Moufida Laghbeche is a new researcher in theoretical physics. She completed her master's degree under the supervision of Mr. A. Berbri, and her thesis topic was on dust acoustic shock waves in magnetized dusty plasma (2022). Now she's preparing for a PhD competition. During her studies at three different universities, she studied most theoretical physics topics. Her research interests lie in astrophysics, specifically in understanding the behavior of dust particles in different fields of physics.

Abstract

Understanding the intricate interplay between self-gravitational effects and shock waves in dusty plasma is paramount to unraveling the mysteries of cosmic phenomena. This study investigates the propagation and characteristics of dust acoustic shock waves (DAShWs) in a self-gravitational magnetized dusty plasma with kappa-distributed electrons and ions. The need to understand the behavior of shock waves in complex plasma environments and their potential similarities with astrophysical phenomena, such as black holes and various hurricanes that occur in the environment and the universe, motivated this investigation.
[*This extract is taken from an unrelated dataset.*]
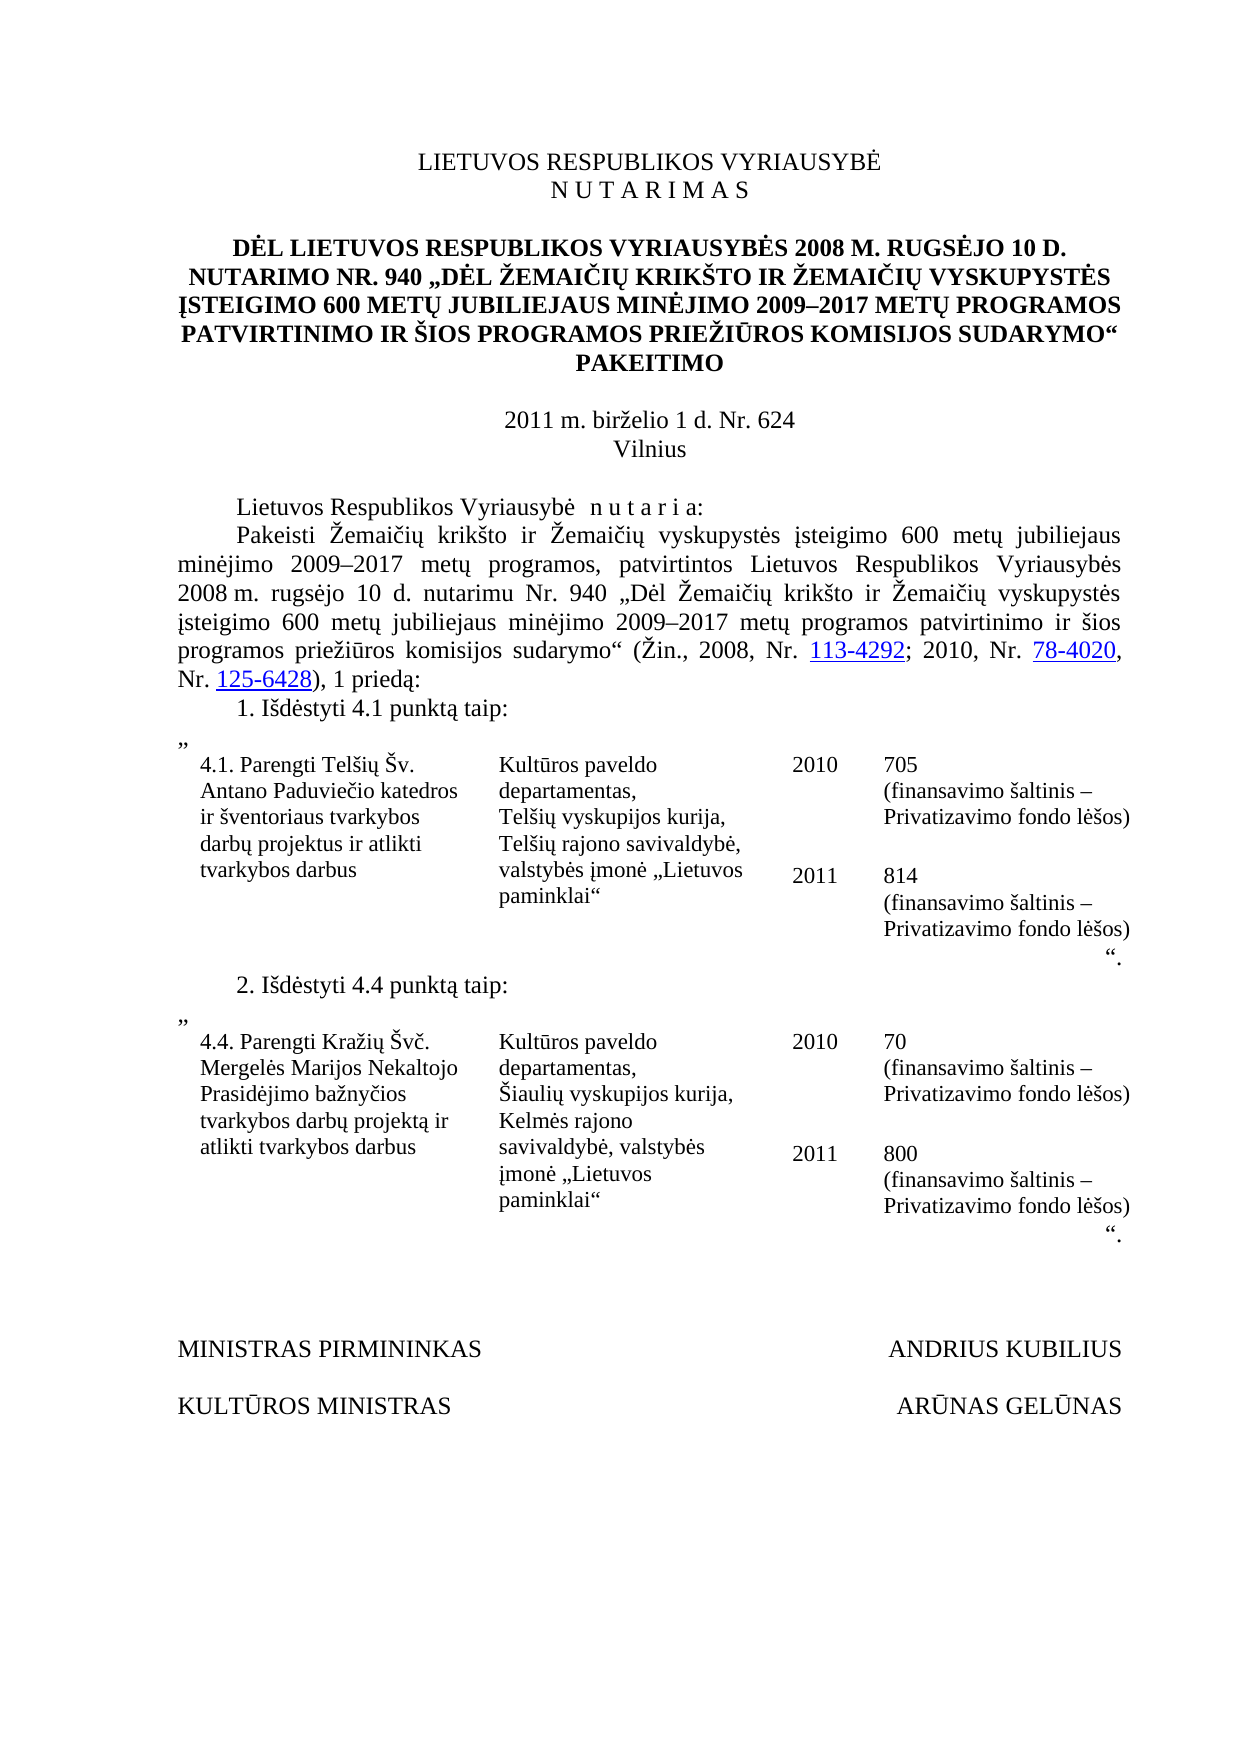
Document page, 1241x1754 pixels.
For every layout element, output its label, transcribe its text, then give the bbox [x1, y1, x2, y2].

To explore the dynamics and collisions of dust acoustic shock waves in the specified plasma environment, this study employs theoretical and analytical methods. In this study, we consider a dusty plasma comprising negatively charged massive dust grains and super-thermal electrons and ions following the kappa distribution.

Our research reveals that super-thermal ions and electrons significantly affect the properties of dust acoustic shock waves. We compared our results with those of black-hole plasma and found that their structures are similar.

The study of dust acoustic shock waves in a self-gravitational magnetized dusty plasma with kappa-distributed electrons and ions provides valuable insights into the properties and behavior of such systems in various environments. A comparison with black-hole plasma provided further insights into the role of self-gravitational forces and their effects on plasma behavior.